Somehow or other, he always rubs me up the wrong way.

‘It’s not some sort of “appearance”, Dad – it’s not about me.’

‘I know that, Adam,’ he replies. He sounds as tetchy as I do. ‘What I meant was that you came over very well. Calm. Authoritative.’

And now I feel like a shit. As usual.

‘I know you don’t think we’re proud of you, son, but we are. The police force wouldn’t have been our first choice for you, but you’ve managed to make a creditable career of it.’

That’s an evil little word – ‘managed’. And then I tell myself that I’m imagining it – that I need to stop seizing on every possible negative inference. I’m not even sure he meant it that way.

‘Look, Dad. It was great of you to call, but I have to go. I’m on my way to the lab.’

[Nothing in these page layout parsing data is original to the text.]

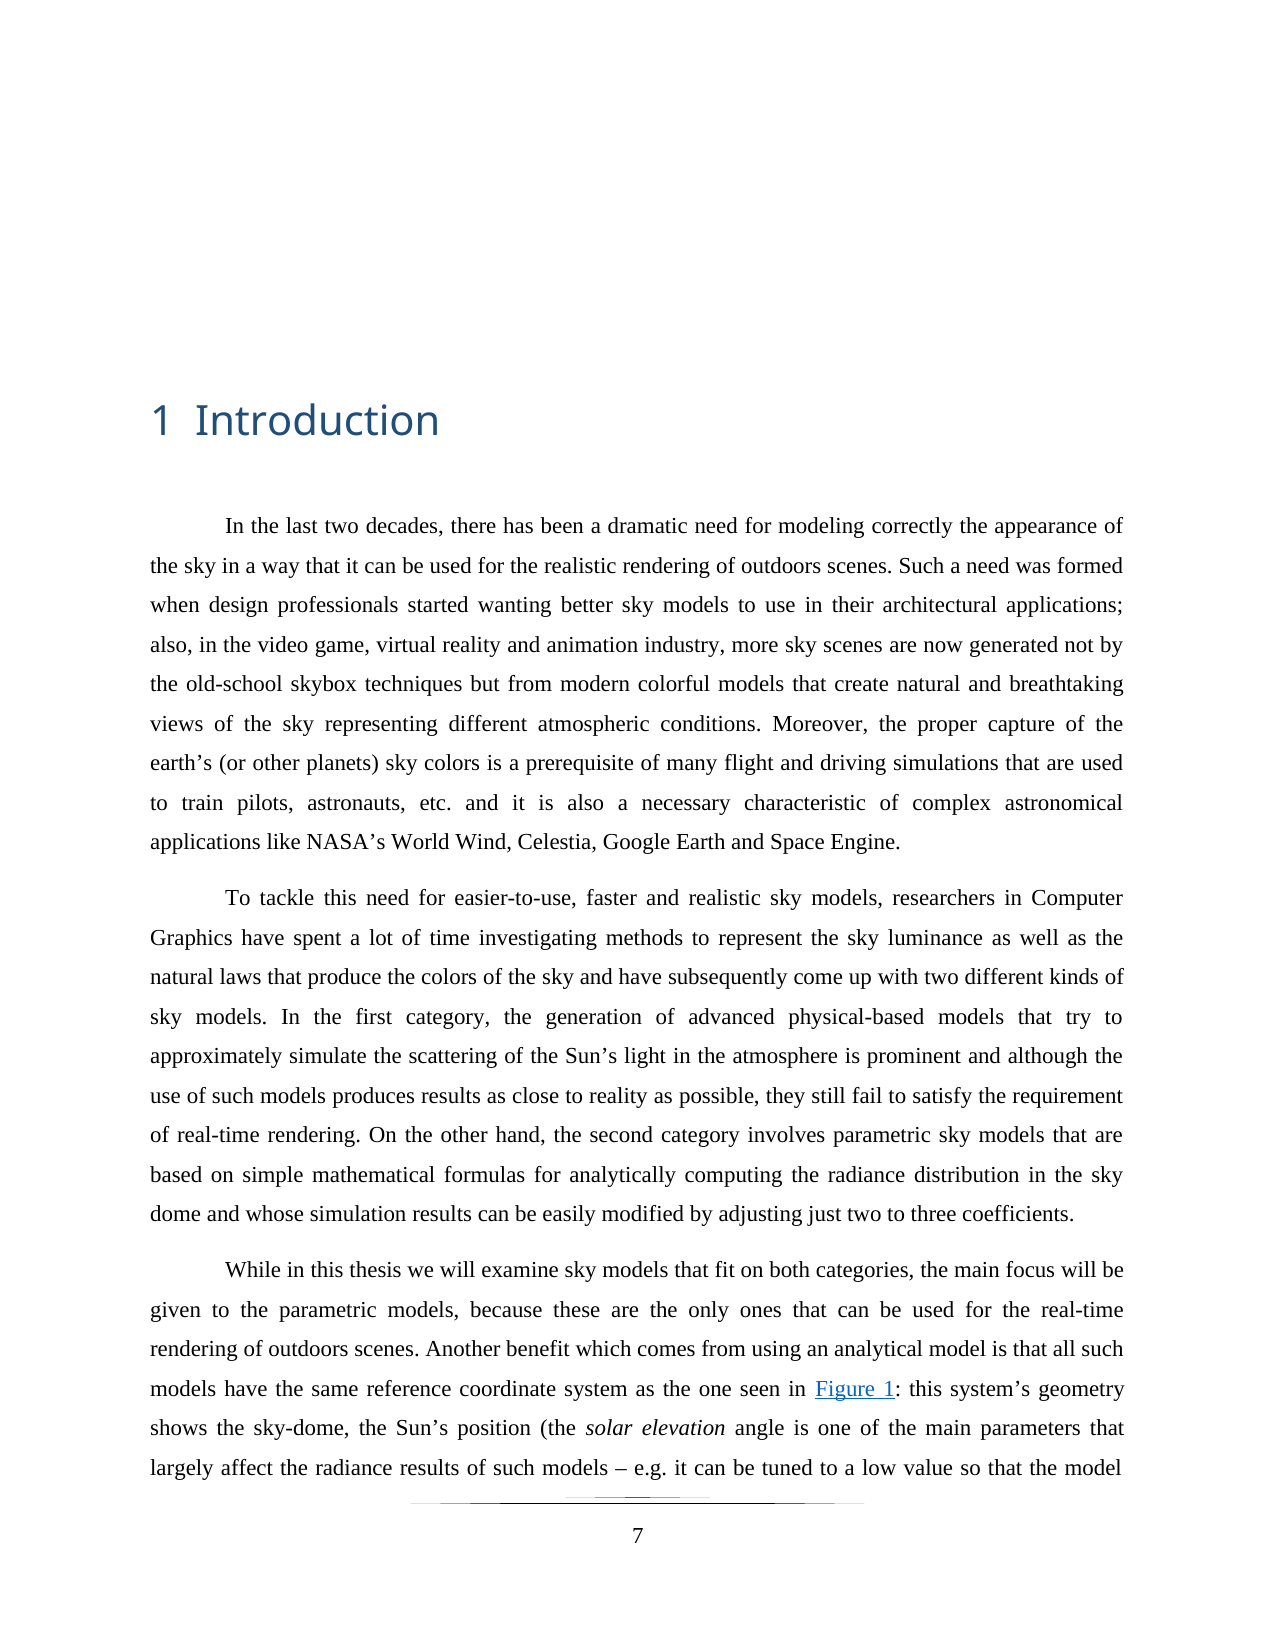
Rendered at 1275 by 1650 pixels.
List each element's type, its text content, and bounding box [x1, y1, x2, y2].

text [150, 1256, 1125, 1480]
text In the last two decades, there has been a dramatic need for modeling correctly the appearance of the sky in a way that it can be used for the realistic rendering of outdoors scenes. Such a need was formed when design professionals started wanting better sky models to use in their architectural applications; also, in the video game, virtual reality and animation industry, more sky scenes are now generated not by the old-school skybox techniques but from modern colorful models that create natural and breathtaking views of the sky representing different atmospheric conditions. Moreover, the proper capture of the earth’s (or other planets) sky colors is a prerequisite of many flight and driving simulations that are used to train pilots, astronauts, etc. and it is also a necessary characteristic of complex astronomical applications like NASA’s World Wind, Celestia, Google Earth and Space Engine. [150, 512, 1125, 855]
subtitle Introduction [150, 391, 1125, 448]
text To tackle this need for easier-to-use, faster and realistic sky models, researchers in Computer Graphics have spent a lot of time investigating methods to represent the sky luminance as well as the natural laws that produce the colors of the sky and have subsequently come up with two different kinds of sky models. In the first category, the generation of advanced physical-based models that try to approximately simulate the scattering of the Sun’s light in the atmosphere is prominent and although the use of such models produces results as close to reality as possible, they still fail to satisfy the requirement of real-time rendering. On the other hand, the second category involves parametric sky models that are based on simple mathematical formulas for analytically computing the radiance distribution in the sky dome and whose simulation results can be easily modified by adjusting just two to three coefficients. [150, 884, 1125, 1227]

‘Your mother says hello and she’s looking forward to seeing you. And Alex, of course.’

And then the line goes dead.

***

As the day wears on the clouds gather and by mid-afternoon the sky is as dark as November. Slow summer rain patters in the trees in the centre of Crescent Square. Two squirrels chase each other across the grass.

In the flat, Pippa is curled up on the sofa, playing Candy Crush on her phone. She can hear Rob talking in the other room. It’s Hannah’s parents. She’s never met them but she knows exactly what they’re like. Gervase and Cassandra – even their names are up themselves.

The door to the study opens and Rob appears in the doorway. He’s dressed for work, but perhaps she can change his mind. She stretches out her legs and flexes her bare feet.

‘The office called,’ he says, ignoring her. ‘Some sort of crisis. I don’t mind going in. It’ll help take my mind off things.’

‘How did it go – on the phone?’

A flicker of irritation at that. ‘Well, what do you expect? It’s hardly a social call, is it, “How’s the weather, oh and by the way they found your daughter buried in some old pervert’s shed.”’

He walks over to pick up his car keys. ‘I don’t know what time I’ll be back.’

‘I need to talk to you.’

‘Well, it’ll have to wait,’ he says, moving towards the door. ‘I said I’d be there by four.’

‘I’m pregnant.’

He turns. Looks at her. She still has the phone in her hand.